L’intervention décisive de la Russie
Exploitant une conjoncture
internationale qui lui semble favorable, Vladimir Poutine envoie son aviation
et ses instructeurs militaires en Syrie. Conjuguant ses efforts avec les
Russes, qui assurent une couverture aérienne et un conseil stratégique, les
Iraniens, qui réorganisent les troupes et milices paramilitaires
pro-gouvernementales en créant l’Armée de défense nationale (ADN, 80 000
hommes) et le Hezbollah, qui offre son savoir-faire militaire, l’armée syrienne
commence alors une reconquête méthodique du pays. L’est d’Alep est repris, les rebelles sont progressivement
chassés des banlieues de la capitale, Daraa, le berceau de la révolte, revient
dans le giron de l’État.
L’armée syrienne ouvre aussi un front
contre le groupe État islamique, en reprenant les villes de Palmyre (centre) et
Deir Ezzor (est).
Plus de cinq ans après l’intervention
de la Russie, le pouvoir syrien contrôle 70% du territoire que les frontières
du pays avec la Jordanie, le Liban et une partie de celles avec l’Irak.
Au fil du temps, les acteurs locaux et régionaux sont évincés, les uns après les
autres. Même les États-Unis, qui s’étaient directement engagés dans l’est aux
côtés des milices kurdes contre le groupe État islamique, ont annoncé leur
intention de quitter le pays. Ils ne maintiennent plus que 800 soldats,
essentiellement déployés autour des puits de pétrole, dans le nord et l’est,
pour empêcher l’armée syrienne de les reprendre afin de priver Damas de
précieuses ressources énergétiques et financières.

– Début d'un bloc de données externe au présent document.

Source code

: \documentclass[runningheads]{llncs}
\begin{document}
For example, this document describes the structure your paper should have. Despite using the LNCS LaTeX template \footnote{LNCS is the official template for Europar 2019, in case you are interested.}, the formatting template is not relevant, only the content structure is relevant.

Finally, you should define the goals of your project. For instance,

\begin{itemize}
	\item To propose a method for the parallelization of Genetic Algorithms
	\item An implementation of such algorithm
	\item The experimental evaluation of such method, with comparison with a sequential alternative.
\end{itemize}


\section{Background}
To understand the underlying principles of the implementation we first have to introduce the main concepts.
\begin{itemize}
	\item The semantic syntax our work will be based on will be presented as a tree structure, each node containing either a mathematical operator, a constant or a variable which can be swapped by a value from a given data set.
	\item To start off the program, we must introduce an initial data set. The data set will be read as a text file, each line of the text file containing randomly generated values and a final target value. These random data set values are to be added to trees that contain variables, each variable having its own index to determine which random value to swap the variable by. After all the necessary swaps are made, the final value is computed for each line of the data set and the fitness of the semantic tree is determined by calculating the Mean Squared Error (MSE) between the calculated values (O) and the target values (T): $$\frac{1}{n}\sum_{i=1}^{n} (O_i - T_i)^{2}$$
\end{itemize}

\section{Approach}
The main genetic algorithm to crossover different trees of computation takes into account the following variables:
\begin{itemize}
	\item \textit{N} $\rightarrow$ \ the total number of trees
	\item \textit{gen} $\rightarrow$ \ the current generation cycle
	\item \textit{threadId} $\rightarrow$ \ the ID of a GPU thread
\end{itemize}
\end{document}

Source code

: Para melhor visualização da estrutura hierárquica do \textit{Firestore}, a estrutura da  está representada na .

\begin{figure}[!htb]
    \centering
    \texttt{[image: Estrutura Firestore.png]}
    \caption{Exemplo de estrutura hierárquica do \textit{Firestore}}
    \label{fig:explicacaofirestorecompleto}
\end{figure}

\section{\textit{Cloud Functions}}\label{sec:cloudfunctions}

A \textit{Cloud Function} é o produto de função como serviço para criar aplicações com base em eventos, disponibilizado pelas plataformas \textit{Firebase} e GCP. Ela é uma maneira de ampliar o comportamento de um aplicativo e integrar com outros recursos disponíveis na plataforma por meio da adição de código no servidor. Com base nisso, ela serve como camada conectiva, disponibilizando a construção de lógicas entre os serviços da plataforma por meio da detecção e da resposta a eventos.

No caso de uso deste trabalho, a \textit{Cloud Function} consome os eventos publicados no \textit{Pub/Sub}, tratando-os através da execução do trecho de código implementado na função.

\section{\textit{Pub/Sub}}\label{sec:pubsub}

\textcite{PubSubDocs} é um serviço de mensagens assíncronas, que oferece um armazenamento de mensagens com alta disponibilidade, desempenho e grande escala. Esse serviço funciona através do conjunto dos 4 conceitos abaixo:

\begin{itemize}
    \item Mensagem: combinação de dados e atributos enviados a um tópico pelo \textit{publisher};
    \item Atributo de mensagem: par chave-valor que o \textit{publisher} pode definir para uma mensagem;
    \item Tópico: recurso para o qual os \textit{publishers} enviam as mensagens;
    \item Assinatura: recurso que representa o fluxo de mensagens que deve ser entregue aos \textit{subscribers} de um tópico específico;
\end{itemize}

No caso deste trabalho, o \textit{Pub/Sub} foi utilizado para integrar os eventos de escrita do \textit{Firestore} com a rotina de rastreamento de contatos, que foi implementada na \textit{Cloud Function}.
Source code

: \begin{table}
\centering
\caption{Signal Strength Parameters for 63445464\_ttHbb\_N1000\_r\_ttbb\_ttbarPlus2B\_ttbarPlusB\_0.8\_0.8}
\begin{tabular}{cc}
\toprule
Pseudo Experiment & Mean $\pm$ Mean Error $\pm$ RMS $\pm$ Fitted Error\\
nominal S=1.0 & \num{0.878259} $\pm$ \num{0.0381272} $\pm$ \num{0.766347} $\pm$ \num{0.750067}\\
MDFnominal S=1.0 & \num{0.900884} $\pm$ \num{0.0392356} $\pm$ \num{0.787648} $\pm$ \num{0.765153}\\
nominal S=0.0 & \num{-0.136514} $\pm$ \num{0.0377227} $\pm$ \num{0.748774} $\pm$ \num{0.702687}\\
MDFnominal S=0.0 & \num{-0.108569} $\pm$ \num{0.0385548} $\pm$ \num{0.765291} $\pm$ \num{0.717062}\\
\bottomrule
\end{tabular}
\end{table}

Bachar al-Assad revient de loin. Seuls
Idleb, dont il a récupéré la moitié à la faveur de l’offensive de décembre
2019-février 2020, et une partie de l’est lui échappent encore. Il n’a plus en
face de lui qu’un seul acteur régional, la Turquie, dont la capacité
d’influence est limitée par les manœuvres diplomatiques et militaires de la
Russie.
Dix ans après le début du conflit, qui a fait selon
l’Observatoire syrien des droits de l’homme 384 000 morts et 11 millions de déplacés, le
président syrien est toujours dans sa capitale. Mais il règne sur un pays
meurtri, avec une infrastructure détruite et une économie dévastée. S’il a
pratiquement gagné la guerre, comme l’admettent même ceux qui prévoyaient sa
chute, il lui reste, maintenant, à reconstruire le pays. Un objectif qui
pourrait s’avérer plus difficile que la bataille militaire.